■ Your tasks ■
#1 List every sentence in the excerpt on DDoS attacks in school districts that ends with a question mark.
#2 Carry on with the excerpt on DDoS attacks in school districts, starting right after its final sentence.

■ Excerpt to read ■
********************

What happens when student hackers shut down a district’s internet?

As CUSD and other K-12 districts have learned firsthand over the last few years, DDoS attacks can quickly bring down what has become an educational mainstay for students, teachers, and administrators alike: access to the internet. Defined as an attack in which multiple compromised systems hit a single target, thereby creating a “denial of service” for anyone who is trying to use the targeted system, DDoS prevents legitimate users from accessing information, services, and anything else that’s driven or supported by the internet.

Our take

Keeping the Internet On: Addressing Potential Security Risks in Education

School systems, like virtually everyone these days, have come to rely upon access to the Internet to do their daily work and interact with others. What happens when that now taken-for-granted access is gone? A great deal of disruption. That’s what Distributed Denial of Service (DDoS) attacks do, and the risk of such attacks is increasing. How vulnerable is your school system to such an attack?

********************

■ Recorded data ■
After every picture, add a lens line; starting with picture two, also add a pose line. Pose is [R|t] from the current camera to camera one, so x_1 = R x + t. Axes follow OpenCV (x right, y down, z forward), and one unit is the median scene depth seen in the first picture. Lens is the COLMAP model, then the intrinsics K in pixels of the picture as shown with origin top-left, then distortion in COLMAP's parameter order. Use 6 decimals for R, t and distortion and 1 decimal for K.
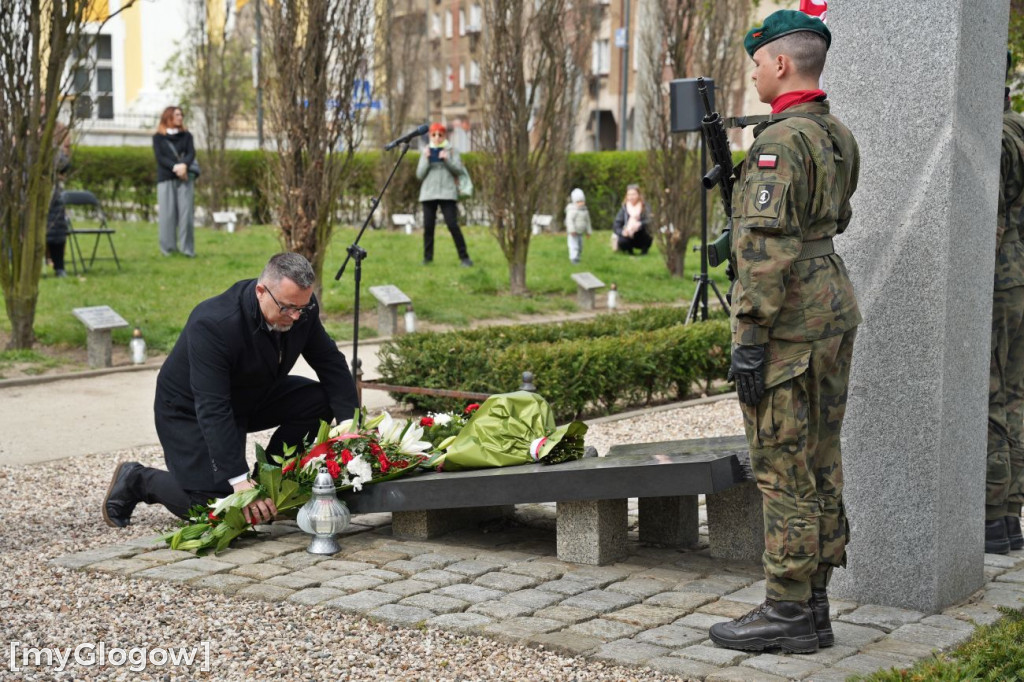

********************

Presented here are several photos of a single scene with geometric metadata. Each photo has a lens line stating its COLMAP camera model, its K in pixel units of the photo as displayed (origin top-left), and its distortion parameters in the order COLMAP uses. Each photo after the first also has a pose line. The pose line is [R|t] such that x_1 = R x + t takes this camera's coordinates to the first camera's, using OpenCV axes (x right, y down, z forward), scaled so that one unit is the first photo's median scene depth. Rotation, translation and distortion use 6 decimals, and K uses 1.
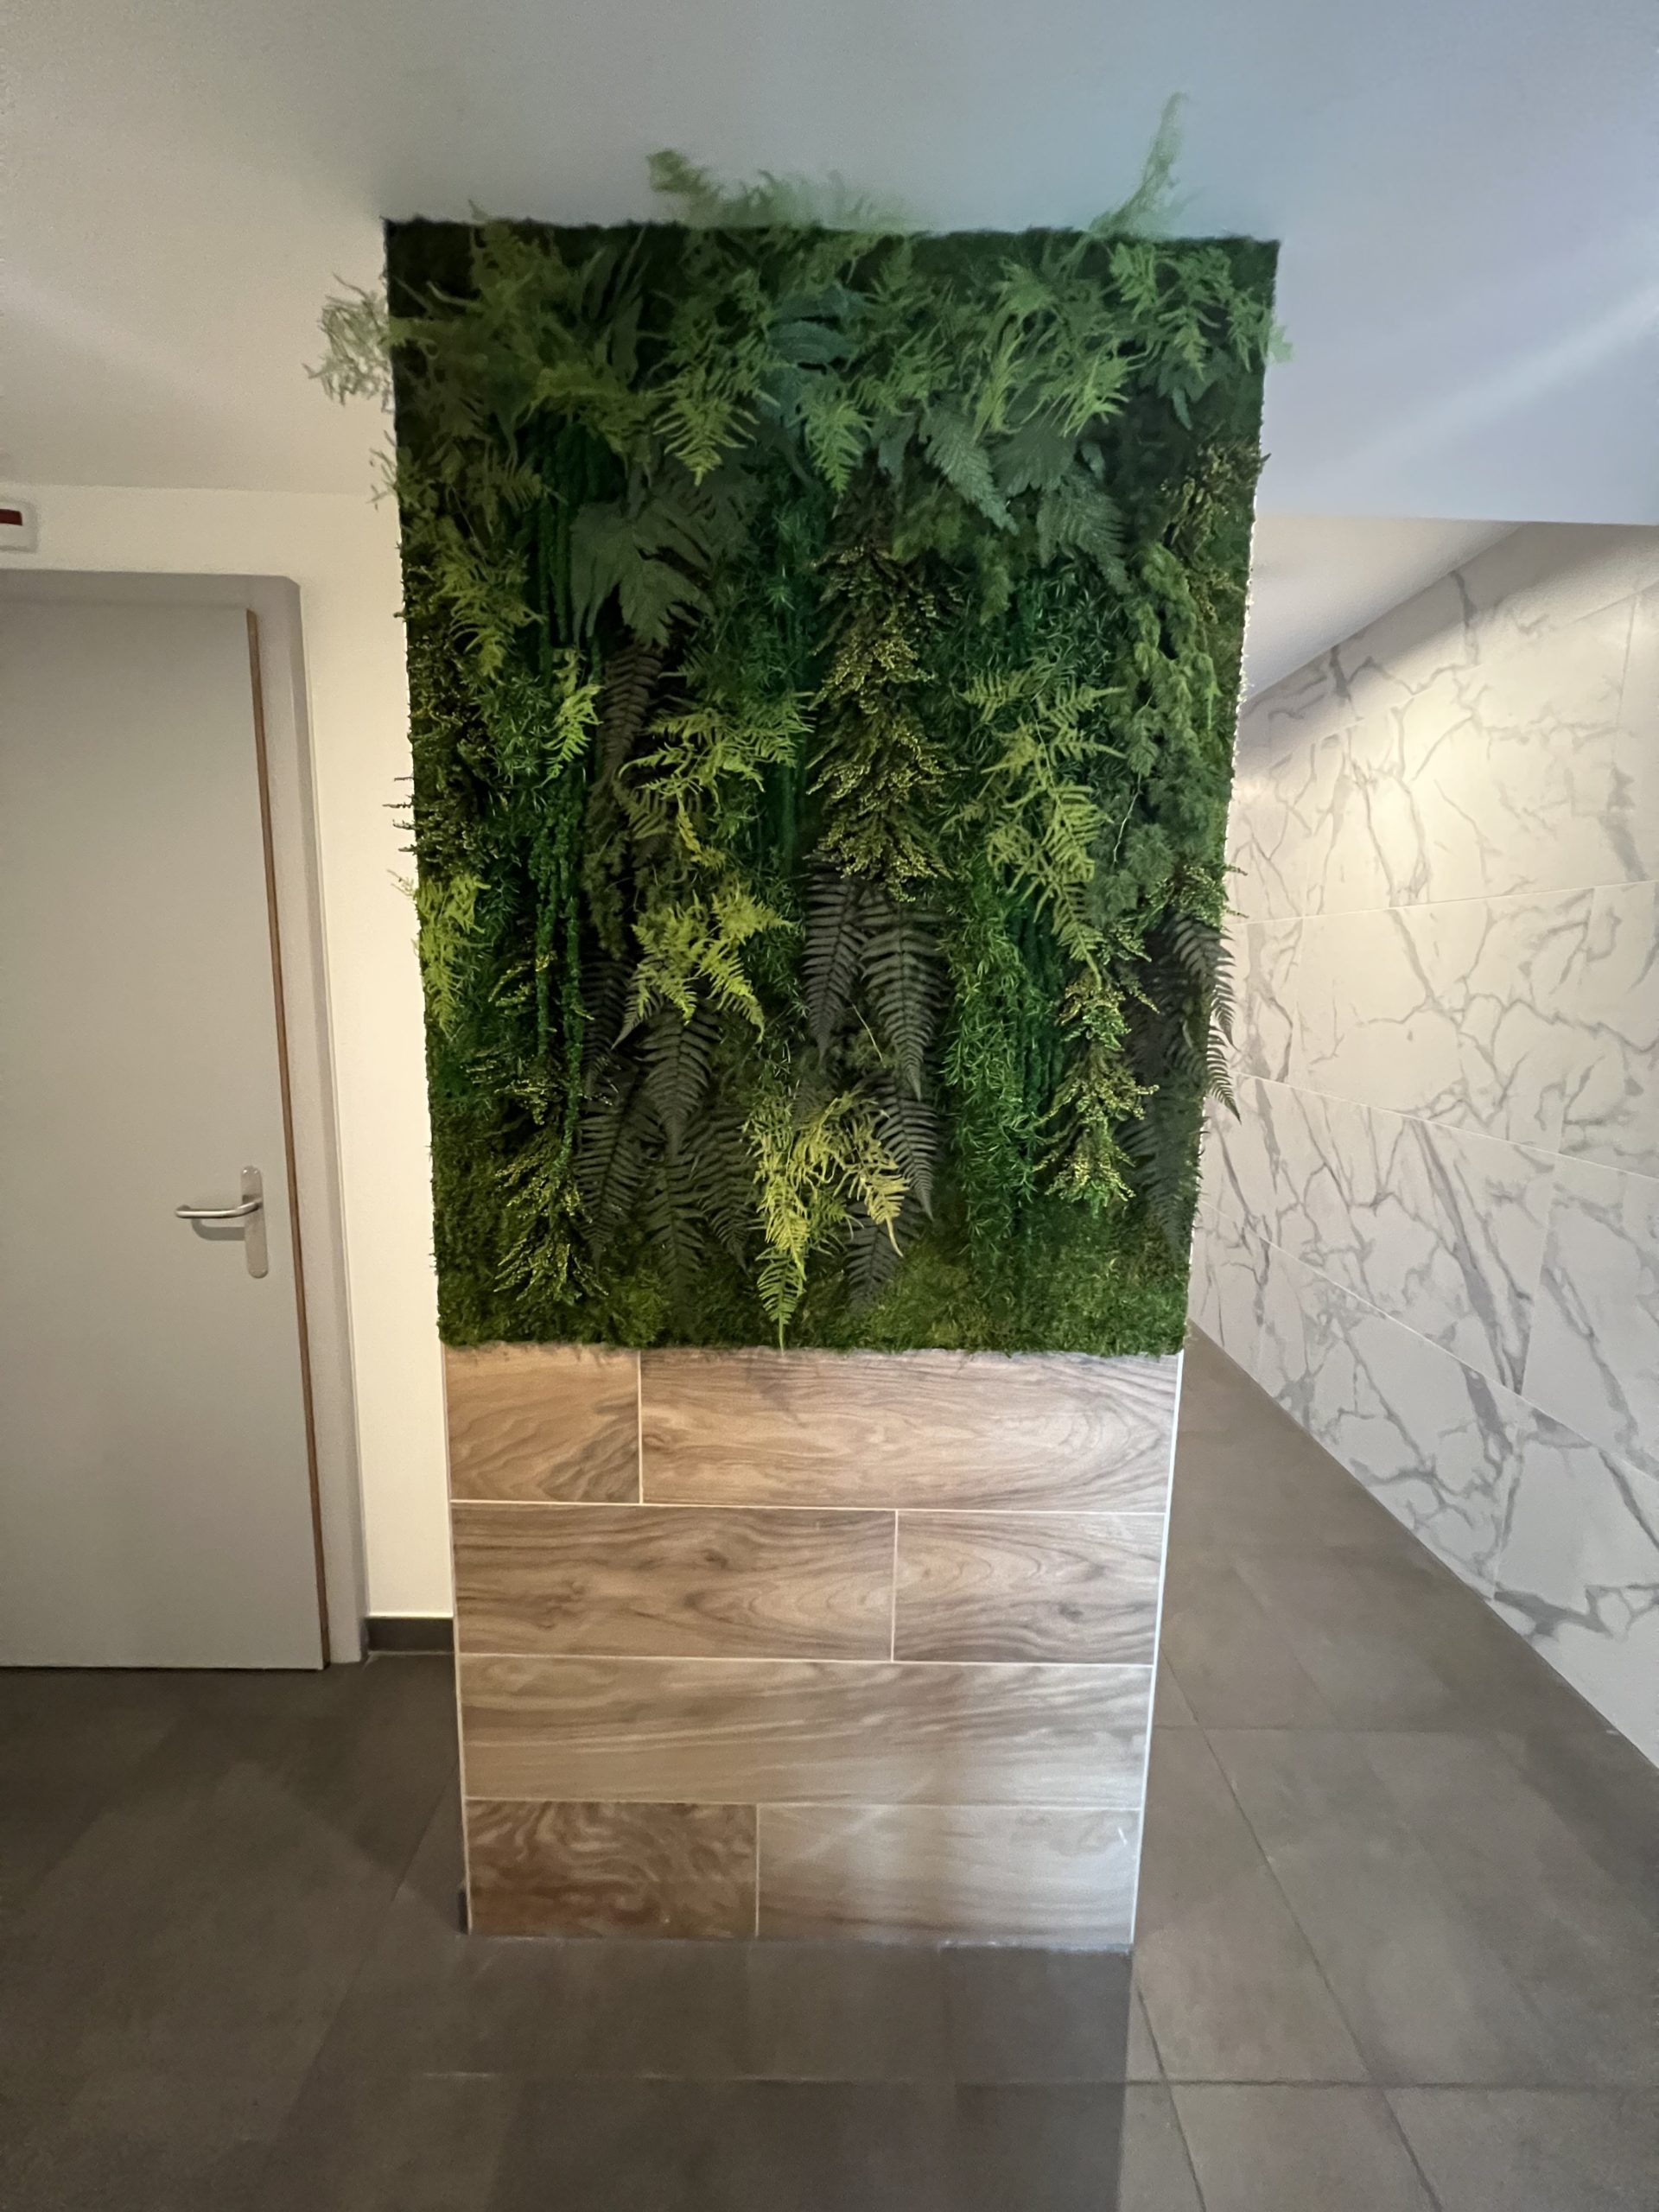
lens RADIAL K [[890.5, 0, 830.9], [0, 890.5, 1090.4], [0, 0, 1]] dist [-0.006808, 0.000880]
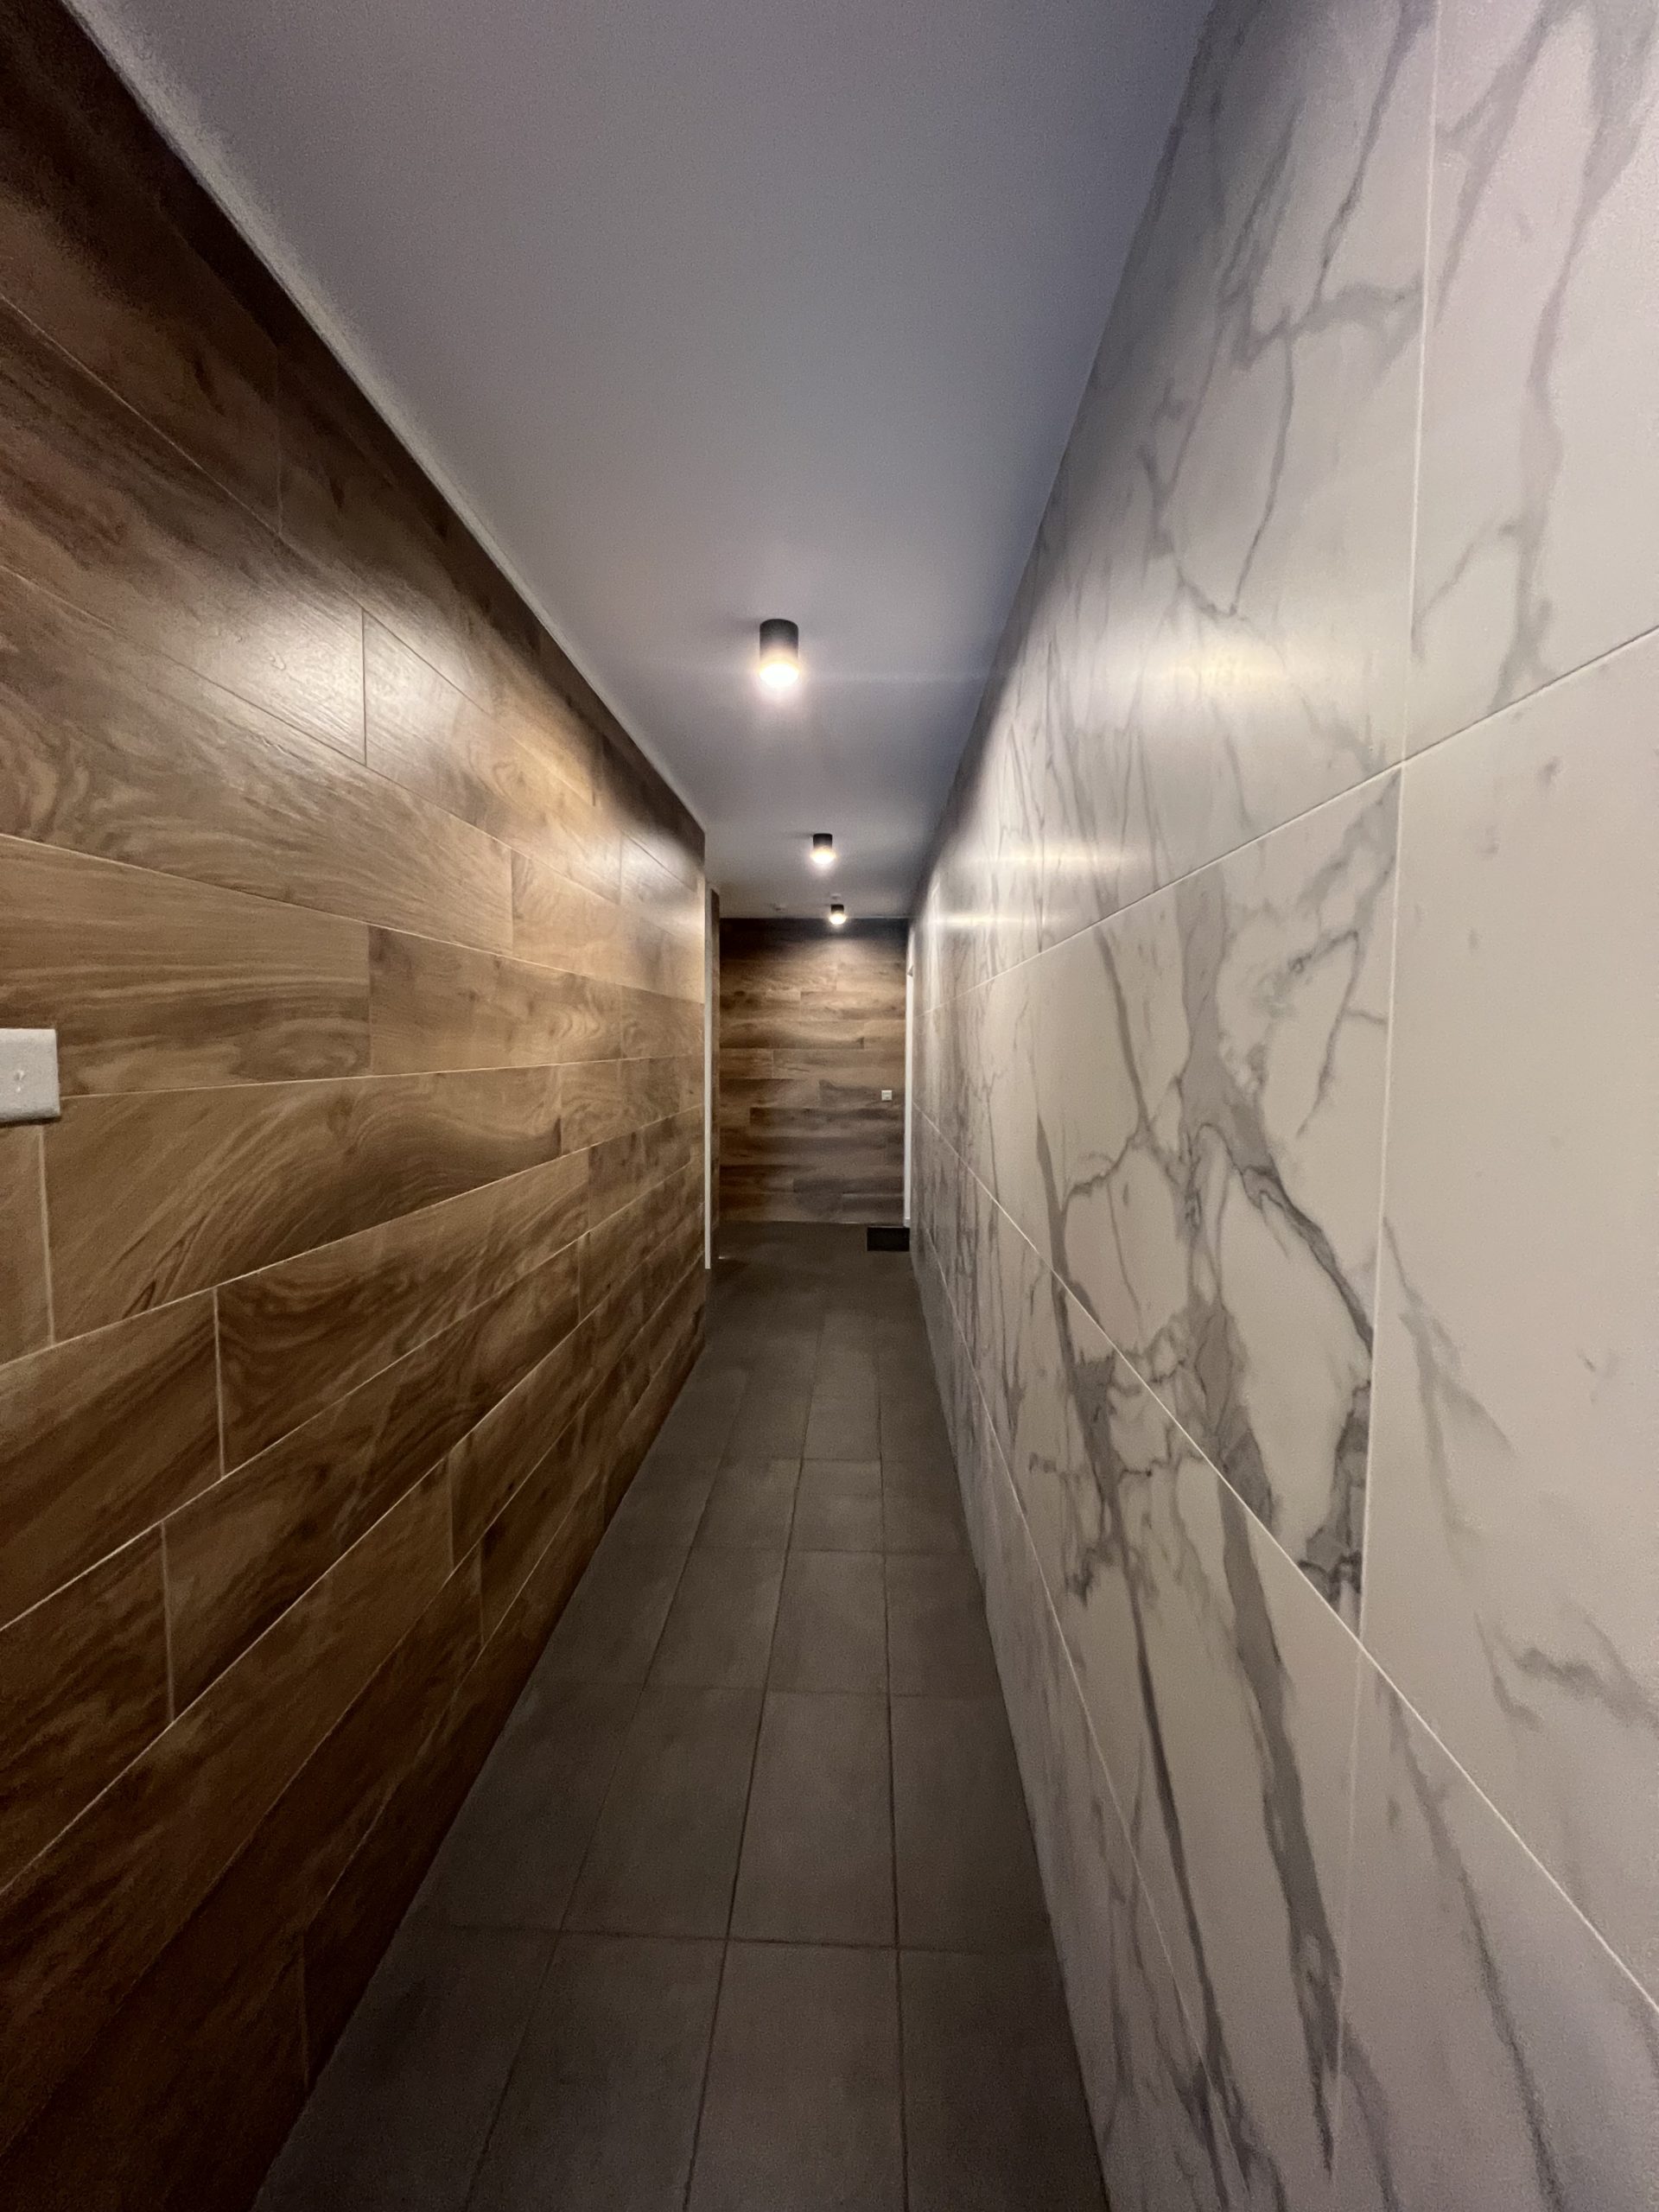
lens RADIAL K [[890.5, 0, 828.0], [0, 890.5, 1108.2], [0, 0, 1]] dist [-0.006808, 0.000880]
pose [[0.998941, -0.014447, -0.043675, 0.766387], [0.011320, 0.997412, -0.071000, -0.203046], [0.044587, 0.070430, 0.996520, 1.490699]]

********************

■ Answers provided ■
#1
What happens when student hackers shut down a district’s internet?
What happens when that now taken-for-granted access is gone?
How vulnerable is your school system to such an attack?

#2
Security concerns are emerging as a new area of focus for educational institutions that, in the past, were not quite as vulnerable to these attacks as other organizations (e.g. finance and healthcare). Today, though, few industries are immune, and that includes education. Understanding what risks exist is a good first step. Taking steps to address those risks both through IT actions, and through communication and collaboration with other key audiences (administrators, instructors, staff, parents and students), can help to minimize exposure and allay concerns.